New Resource: Using Evidence to Improve Education

Posted by on March 25, 2005

USING EVIDENCE TO IMPROVE EDUCATION
Among the many buzzwords swarming around education reform, “evidence-based practice” has become one of the hottest. Spurred in part by No Child Left Behind — with its more than one hundred references to research and evidence — and, in part, by efforts by the business community and others to help infuse educational decisions with data, schools and school systems are quickly lining up to demonstrate how their curricular and spending decisions reflect evidence about what works and what’s needed. To a great extent, this trend is a positive one, writes Robert Rothman. Educators will admit that many decisions have been based more on history (the way schools have always worked) and on politics (the wishes of a favored constituency) than on evidence. And with budgets tight, administrators are eager to show that schools are producing results. Yet, like many concepts, “evidence-based practice” can mean many different things, and the way it is interpreted and applied can determine whether it represents a real change in the way schools operate or just another fad. The notion of evidence-based practice implied in No Child Left Behind is a limited one. The law is producing reams of data, but nearly all of it is standardized-test data that cannot sufficiently inform decisions about programs and practices. While it is useful to know whether certain groups of students are performing less well than others in mathematics, it is also important to know what the classrooms are teaching so that schools can know what to change.

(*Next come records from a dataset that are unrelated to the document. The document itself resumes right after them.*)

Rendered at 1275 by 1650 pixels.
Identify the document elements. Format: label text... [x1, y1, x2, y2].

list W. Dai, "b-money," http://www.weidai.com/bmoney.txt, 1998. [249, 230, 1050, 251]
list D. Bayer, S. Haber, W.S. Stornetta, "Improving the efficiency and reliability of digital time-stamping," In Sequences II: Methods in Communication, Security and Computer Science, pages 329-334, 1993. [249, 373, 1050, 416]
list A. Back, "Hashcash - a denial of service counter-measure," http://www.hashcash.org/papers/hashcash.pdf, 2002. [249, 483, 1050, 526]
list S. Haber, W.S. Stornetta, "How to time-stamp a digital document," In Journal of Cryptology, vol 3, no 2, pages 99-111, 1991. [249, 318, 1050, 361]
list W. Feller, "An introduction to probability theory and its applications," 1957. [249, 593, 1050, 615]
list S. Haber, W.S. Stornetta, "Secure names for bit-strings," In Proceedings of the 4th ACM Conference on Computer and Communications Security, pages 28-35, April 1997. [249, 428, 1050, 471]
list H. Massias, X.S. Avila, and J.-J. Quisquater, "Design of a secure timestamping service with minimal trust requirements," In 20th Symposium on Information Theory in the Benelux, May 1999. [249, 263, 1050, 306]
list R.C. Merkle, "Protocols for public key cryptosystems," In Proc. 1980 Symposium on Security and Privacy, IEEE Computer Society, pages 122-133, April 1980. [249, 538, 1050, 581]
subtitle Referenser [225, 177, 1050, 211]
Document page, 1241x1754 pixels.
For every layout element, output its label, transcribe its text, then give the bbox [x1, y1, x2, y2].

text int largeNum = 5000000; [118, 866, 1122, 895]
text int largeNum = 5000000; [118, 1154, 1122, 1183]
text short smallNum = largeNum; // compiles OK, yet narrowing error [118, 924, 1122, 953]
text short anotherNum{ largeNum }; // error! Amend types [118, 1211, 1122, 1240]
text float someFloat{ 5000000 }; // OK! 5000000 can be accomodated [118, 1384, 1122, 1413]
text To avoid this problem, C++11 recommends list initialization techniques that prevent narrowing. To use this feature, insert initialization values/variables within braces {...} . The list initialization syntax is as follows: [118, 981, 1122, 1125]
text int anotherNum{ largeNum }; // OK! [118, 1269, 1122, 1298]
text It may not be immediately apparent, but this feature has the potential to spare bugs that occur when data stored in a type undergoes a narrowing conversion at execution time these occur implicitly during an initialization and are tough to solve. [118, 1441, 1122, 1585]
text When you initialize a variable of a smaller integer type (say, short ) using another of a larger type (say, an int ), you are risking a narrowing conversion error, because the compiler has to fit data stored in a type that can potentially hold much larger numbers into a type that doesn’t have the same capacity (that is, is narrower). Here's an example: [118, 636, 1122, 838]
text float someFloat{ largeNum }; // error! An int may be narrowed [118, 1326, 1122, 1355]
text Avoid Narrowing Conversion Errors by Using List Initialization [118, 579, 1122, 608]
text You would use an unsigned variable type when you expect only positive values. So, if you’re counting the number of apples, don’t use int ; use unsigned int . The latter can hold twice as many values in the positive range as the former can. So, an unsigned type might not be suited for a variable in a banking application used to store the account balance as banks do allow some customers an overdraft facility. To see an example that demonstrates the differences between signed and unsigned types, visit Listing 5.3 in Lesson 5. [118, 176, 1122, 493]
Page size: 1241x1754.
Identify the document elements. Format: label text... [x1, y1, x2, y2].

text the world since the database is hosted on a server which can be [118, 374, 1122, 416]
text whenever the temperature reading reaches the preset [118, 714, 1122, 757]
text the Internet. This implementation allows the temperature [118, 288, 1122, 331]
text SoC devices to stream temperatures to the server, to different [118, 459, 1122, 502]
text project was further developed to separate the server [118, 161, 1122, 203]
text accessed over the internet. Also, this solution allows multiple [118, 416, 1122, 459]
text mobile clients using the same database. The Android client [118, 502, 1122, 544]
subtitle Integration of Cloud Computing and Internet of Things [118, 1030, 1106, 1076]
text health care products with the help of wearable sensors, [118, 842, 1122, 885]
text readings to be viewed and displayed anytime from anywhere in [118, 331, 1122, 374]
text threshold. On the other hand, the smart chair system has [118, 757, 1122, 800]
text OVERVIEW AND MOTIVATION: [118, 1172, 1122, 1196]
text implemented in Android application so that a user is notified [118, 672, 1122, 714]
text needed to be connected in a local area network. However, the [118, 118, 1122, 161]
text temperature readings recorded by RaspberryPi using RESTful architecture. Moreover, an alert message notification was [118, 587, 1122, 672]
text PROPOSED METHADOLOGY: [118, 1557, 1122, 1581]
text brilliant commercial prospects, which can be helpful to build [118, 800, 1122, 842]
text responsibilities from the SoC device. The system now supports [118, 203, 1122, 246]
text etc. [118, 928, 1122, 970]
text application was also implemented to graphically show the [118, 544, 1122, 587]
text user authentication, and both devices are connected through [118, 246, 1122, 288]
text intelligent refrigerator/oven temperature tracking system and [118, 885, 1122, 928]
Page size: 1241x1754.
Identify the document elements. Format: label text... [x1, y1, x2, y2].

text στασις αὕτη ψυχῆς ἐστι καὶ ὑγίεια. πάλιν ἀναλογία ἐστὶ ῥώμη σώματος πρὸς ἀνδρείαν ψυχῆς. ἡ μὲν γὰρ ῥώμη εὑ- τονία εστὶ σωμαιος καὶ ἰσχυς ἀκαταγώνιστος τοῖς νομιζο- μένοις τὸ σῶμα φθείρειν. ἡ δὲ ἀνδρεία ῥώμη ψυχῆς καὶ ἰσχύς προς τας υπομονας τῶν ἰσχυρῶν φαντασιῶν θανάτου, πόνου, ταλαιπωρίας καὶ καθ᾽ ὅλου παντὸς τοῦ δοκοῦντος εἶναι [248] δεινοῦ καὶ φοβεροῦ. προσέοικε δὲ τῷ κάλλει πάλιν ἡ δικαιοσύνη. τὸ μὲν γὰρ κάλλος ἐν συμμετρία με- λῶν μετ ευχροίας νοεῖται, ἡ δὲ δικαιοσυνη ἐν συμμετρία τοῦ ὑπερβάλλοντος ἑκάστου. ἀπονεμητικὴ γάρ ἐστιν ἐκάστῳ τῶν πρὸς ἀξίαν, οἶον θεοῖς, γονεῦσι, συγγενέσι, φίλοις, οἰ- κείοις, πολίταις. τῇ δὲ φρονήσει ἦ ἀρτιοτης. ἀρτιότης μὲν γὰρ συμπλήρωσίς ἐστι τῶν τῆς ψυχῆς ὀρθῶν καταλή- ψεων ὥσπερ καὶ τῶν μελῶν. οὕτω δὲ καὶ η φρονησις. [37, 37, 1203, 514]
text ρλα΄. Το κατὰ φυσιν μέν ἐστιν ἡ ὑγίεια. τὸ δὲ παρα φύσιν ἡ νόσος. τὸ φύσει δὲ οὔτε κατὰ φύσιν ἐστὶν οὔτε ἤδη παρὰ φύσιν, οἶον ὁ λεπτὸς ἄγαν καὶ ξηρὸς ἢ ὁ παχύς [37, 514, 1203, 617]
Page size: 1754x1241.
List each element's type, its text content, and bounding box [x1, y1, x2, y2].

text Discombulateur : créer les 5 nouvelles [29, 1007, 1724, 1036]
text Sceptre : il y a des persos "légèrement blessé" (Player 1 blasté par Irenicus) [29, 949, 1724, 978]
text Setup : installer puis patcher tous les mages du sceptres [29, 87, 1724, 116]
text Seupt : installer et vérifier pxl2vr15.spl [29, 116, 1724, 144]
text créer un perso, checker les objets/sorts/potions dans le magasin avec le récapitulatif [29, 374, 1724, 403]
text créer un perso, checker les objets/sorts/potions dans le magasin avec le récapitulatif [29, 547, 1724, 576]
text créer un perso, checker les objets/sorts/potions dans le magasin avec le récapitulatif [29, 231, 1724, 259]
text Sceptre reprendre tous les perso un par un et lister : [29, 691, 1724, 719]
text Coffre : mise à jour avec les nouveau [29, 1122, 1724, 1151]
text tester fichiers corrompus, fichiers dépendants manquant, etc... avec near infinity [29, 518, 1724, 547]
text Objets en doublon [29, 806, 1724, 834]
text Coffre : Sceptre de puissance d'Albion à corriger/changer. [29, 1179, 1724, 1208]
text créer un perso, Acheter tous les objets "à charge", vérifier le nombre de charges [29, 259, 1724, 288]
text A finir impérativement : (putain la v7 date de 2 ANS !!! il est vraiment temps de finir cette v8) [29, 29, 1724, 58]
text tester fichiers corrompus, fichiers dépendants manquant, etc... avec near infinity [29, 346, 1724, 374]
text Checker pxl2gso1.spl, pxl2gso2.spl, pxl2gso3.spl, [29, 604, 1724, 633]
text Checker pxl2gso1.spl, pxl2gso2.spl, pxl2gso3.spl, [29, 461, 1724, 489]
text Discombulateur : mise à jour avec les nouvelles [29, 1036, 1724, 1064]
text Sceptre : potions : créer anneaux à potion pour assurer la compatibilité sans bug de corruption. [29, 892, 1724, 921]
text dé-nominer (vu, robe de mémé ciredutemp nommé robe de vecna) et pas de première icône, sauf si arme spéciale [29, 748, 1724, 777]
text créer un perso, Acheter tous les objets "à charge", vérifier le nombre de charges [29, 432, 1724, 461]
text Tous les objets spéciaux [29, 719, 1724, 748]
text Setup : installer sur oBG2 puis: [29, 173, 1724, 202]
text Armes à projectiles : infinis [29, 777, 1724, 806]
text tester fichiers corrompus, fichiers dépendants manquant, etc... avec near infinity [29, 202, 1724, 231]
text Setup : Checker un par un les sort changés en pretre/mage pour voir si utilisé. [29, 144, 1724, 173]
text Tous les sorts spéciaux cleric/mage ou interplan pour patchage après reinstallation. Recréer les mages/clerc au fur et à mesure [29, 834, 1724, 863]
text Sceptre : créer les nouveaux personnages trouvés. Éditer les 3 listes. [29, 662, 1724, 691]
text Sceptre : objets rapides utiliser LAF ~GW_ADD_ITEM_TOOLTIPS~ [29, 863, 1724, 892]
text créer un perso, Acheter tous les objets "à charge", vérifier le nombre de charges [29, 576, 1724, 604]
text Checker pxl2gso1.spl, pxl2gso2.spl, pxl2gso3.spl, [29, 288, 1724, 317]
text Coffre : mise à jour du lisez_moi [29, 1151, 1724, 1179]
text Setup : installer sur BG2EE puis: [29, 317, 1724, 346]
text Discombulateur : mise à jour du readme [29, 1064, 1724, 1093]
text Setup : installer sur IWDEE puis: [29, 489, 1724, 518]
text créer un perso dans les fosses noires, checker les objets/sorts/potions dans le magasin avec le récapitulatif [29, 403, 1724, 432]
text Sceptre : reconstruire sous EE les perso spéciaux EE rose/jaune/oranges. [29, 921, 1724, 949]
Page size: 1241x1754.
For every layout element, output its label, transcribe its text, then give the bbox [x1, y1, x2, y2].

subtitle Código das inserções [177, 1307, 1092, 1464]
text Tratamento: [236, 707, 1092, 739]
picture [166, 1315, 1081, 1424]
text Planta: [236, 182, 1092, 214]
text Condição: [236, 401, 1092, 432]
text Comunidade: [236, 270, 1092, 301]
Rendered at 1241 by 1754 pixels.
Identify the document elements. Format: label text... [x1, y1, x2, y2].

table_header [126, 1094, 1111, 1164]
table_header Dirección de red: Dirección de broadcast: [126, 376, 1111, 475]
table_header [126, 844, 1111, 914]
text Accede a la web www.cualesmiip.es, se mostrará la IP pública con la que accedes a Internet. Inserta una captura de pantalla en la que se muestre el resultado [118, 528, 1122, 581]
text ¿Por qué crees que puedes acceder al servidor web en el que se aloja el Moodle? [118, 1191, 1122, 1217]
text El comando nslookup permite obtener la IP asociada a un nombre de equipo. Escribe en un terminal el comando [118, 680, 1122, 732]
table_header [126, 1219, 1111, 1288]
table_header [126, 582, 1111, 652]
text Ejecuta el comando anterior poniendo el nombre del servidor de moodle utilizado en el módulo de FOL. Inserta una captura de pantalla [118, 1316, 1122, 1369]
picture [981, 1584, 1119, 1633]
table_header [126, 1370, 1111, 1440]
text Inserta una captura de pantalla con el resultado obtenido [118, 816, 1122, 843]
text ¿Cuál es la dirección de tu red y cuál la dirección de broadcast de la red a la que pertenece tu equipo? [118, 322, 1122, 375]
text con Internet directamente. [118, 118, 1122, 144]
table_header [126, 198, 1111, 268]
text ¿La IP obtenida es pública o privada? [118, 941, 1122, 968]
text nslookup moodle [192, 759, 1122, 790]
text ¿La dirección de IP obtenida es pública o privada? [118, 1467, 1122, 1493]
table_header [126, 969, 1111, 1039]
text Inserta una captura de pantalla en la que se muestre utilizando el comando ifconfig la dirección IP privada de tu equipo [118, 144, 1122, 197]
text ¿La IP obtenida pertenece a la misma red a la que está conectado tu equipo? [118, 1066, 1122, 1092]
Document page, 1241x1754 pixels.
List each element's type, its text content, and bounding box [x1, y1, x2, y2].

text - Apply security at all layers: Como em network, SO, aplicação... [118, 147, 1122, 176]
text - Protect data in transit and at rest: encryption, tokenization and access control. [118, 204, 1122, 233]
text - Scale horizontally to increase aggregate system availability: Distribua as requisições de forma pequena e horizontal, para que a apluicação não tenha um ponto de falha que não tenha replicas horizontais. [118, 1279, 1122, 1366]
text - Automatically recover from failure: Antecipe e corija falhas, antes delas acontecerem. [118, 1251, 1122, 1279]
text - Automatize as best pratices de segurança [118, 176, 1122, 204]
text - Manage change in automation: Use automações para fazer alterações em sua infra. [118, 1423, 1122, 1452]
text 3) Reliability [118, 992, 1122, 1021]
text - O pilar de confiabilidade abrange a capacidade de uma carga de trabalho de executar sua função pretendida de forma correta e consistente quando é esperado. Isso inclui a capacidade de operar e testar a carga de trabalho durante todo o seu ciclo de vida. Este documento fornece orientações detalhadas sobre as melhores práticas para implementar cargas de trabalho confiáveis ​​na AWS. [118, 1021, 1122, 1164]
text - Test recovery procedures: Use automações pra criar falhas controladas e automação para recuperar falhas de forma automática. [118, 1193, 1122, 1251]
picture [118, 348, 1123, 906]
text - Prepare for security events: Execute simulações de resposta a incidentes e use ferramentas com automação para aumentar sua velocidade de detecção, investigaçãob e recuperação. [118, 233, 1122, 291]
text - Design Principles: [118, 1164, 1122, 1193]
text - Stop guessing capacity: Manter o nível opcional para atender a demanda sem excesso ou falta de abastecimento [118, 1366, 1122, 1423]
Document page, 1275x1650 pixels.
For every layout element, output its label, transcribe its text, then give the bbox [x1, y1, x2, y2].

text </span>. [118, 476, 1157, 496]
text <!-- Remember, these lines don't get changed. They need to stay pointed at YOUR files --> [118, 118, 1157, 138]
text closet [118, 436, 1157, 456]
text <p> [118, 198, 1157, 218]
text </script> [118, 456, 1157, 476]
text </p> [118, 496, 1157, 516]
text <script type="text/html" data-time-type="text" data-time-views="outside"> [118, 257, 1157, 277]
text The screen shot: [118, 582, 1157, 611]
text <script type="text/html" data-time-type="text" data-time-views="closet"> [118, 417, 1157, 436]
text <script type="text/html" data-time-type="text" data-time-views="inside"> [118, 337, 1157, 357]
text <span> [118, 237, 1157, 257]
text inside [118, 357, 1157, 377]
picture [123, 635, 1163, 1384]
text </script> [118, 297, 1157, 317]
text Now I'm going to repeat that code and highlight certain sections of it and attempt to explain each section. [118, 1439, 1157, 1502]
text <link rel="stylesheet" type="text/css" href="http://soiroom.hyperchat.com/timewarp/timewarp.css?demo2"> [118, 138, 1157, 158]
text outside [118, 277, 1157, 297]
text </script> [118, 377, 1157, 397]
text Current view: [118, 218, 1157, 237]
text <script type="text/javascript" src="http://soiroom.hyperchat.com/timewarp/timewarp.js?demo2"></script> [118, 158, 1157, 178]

In addition, the law’s emphasis on knowing “what works” is based on a limited model of research that assumes that a program that works in one school will work in any school. The type of randomized trials the law holds up as the “gold standard” for education research, similar to the kind of studies used in medical research, say little about how to implement an innovation. The latest issue of Voices in Urban Education, from the Annenberg Institute for School Reform, focuses on evidence-based practice. It provides four perspectives on the use of evidence to improve education at the district and state levels and offers provocative ideas about what counts as evidence and ways evidence can inform practice.